Impact of glucose consumption on hibernation phenotype of adipose tissue in brown bears

Primary author: Michael Saxton
Faculty sponsor: Joanna Kelley

Primary college/unit: Arts and Sciences
Campus: Pullman

Abstract:

To survive the cold environments and winter food shortage for which they are adapted, brown bears undergo seasonal shifts from maximizing energy gain and storage in summer and fall, to conserving energy in winter hibernation. During hibernation, bears experience a mild decrease in body temperature but up to a 75% reduction in basal metabolic rate, as well as reduced heart rate, respiration rate, and insulin sensitivity. On arousal from hibernation, the bears return to active season physiology, which includes a reversal of the insulin resistance. Fluctuations in weight and high overall adiposity, like those seen in bears, are contributing factors to cardiovascular disease and diabetes in humans. In this study bears were fed dextrose during hibernation to determine the effect of glucose consumption on hibernation and insulin sensitivity.
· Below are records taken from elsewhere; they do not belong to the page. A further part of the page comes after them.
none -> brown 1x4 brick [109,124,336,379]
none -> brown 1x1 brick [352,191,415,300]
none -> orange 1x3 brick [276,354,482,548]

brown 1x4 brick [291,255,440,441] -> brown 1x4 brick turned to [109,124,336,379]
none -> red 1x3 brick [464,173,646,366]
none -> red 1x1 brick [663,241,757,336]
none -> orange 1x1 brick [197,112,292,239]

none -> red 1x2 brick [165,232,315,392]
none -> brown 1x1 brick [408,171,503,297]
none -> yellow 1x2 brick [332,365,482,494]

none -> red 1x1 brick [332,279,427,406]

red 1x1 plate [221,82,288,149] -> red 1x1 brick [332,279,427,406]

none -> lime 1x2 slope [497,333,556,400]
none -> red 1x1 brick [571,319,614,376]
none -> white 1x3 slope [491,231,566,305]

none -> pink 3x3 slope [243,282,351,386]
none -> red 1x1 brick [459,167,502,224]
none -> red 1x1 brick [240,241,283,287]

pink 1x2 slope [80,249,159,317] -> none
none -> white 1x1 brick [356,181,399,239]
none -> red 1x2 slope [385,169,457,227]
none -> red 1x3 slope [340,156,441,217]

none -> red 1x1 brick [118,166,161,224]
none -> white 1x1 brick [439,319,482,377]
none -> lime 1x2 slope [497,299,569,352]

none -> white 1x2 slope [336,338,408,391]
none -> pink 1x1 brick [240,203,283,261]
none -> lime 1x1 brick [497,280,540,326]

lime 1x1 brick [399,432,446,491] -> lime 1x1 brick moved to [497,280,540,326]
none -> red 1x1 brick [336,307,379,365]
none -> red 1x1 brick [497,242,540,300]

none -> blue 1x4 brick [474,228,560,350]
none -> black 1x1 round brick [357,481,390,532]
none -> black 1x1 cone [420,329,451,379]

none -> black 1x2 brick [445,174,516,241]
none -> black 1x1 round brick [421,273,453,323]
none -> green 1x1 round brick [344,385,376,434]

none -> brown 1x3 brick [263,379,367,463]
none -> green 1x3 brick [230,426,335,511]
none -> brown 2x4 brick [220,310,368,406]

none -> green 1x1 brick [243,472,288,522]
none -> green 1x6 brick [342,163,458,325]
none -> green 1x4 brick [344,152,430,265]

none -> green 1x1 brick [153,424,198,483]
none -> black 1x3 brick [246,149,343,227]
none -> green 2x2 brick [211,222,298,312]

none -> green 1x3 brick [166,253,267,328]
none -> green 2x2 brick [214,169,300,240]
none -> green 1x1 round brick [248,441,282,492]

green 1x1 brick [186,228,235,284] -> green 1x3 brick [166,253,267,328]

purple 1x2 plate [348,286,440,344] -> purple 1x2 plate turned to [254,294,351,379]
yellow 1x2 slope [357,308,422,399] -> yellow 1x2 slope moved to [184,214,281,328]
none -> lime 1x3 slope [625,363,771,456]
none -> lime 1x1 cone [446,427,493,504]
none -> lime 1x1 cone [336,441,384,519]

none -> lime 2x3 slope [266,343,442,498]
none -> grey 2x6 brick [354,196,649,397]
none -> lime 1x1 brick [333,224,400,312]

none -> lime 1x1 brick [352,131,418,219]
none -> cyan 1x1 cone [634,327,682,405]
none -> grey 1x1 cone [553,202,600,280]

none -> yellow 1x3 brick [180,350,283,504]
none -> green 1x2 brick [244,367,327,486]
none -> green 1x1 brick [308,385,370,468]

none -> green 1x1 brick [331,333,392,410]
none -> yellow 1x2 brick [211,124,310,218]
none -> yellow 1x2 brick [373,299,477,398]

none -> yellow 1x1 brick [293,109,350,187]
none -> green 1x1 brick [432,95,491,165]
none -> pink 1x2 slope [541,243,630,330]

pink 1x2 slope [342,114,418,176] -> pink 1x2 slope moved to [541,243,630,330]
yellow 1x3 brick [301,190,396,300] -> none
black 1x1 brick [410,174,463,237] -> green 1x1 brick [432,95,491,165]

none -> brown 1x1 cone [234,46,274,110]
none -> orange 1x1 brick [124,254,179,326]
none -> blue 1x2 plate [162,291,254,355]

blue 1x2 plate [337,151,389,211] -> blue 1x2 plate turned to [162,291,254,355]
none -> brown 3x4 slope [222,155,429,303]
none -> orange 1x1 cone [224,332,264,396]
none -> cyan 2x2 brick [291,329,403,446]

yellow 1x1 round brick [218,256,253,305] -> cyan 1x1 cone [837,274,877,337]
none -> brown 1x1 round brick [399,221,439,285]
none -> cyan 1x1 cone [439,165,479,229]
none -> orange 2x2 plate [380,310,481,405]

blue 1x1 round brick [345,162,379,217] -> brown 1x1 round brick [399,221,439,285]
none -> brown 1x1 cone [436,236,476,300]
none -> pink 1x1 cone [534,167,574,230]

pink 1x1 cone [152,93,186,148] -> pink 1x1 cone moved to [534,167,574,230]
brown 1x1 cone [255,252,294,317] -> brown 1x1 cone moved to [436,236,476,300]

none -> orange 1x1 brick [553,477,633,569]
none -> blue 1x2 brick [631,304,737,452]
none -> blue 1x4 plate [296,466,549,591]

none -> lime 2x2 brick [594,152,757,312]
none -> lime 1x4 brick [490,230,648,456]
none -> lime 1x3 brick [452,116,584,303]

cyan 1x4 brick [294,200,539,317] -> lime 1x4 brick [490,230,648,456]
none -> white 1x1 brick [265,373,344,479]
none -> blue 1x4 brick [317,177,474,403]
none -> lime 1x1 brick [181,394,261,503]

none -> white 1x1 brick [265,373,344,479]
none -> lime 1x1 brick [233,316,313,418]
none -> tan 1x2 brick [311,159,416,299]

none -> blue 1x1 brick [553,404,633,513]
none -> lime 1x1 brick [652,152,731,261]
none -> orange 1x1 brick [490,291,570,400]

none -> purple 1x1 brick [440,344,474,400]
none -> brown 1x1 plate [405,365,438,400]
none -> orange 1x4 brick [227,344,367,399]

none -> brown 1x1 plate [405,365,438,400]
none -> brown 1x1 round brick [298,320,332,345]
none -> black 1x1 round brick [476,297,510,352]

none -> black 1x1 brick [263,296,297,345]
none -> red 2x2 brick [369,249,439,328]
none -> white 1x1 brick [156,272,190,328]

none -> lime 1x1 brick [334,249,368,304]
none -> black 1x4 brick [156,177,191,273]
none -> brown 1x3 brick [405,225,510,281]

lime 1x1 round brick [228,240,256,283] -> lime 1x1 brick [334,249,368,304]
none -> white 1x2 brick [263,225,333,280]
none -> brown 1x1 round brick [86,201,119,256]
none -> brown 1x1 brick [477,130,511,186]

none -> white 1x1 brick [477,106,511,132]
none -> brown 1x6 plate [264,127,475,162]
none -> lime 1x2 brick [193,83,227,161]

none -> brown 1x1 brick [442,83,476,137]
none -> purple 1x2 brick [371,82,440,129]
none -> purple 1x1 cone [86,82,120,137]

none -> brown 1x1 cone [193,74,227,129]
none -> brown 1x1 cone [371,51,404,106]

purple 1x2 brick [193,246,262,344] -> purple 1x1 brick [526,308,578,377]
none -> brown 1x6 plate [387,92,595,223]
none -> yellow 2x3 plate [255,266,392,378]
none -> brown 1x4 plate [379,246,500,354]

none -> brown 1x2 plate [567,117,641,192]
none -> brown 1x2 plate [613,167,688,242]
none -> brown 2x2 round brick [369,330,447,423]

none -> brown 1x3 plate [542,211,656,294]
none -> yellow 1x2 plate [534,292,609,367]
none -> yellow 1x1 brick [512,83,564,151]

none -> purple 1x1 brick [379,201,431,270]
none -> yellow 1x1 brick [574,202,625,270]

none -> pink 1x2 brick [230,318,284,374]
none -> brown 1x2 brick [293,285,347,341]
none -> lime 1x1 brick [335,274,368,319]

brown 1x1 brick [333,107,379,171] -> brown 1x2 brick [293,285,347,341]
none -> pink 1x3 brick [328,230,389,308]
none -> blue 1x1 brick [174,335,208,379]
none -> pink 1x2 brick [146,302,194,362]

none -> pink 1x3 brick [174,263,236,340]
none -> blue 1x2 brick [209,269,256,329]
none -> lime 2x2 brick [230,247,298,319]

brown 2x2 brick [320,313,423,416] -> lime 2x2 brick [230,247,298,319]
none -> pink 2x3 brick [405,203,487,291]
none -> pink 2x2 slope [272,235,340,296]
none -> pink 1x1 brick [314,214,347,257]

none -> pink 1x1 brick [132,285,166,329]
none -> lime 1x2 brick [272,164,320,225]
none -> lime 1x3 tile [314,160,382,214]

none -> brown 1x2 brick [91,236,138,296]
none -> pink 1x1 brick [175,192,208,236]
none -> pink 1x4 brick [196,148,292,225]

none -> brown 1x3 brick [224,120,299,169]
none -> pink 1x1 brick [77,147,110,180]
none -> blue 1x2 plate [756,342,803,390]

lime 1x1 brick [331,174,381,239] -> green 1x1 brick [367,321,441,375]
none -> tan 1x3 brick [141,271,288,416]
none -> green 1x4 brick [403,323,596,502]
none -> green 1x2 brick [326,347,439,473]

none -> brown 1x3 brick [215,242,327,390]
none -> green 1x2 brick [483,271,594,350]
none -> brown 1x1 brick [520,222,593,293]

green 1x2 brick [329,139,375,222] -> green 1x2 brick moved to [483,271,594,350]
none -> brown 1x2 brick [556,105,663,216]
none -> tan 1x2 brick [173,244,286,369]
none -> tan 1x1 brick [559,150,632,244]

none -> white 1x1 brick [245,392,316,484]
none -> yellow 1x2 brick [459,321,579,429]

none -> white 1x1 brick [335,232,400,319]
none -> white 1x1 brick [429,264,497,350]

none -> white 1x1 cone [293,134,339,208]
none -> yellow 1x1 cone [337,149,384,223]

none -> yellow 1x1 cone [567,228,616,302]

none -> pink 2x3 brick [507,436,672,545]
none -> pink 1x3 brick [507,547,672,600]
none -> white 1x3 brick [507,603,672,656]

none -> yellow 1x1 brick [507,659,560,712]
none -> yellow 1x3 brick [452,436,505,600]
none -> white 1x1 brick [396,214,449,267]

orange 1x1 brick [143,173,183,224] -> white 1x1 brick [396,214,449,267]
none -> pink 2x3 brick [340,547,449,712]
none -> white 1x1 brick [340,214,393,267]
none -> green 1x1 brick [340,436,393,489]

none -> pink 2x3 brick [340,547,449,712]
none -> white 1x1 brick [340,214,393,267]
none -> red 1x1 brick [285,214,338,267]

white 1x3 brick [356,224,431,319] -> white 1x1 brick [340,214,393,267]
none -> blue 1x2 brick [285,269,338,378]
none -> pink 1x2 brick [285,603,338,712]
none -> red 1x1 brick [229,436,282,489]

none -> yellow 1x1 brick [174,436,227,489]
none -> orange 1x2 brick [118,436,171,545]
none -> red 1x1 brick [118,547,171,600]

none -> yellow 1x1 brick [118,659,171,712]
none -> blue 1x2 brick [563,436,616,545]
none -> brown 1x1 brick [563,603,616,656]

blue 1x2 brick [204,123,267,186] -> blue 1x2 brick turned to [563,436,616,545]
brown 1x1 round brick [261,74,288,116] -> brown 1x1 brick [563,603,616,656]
We collected serum from the bears and evaluated the effect of that serum on gene transcription in bear adipose cells grown in vitro. We found a strong cell by serum interaction, with cells collected in hibernation and grown with pre-dextrose hibernation serum showing a starkly different gene expression profile than those grown with either active season or post-dextrose hibernation serum. Though cells treated with post-dextrose hibernation serum closely matched the expression profile of cells grown with active serum, proteomic analysis of serum showed that post-dextrose serum more closely matched hibernation serum. Therefore one of these limited changes in serum proteins after consumption of dextrose leads to near complete reversal of the hibernation phenotype in brown bear adipose tissue.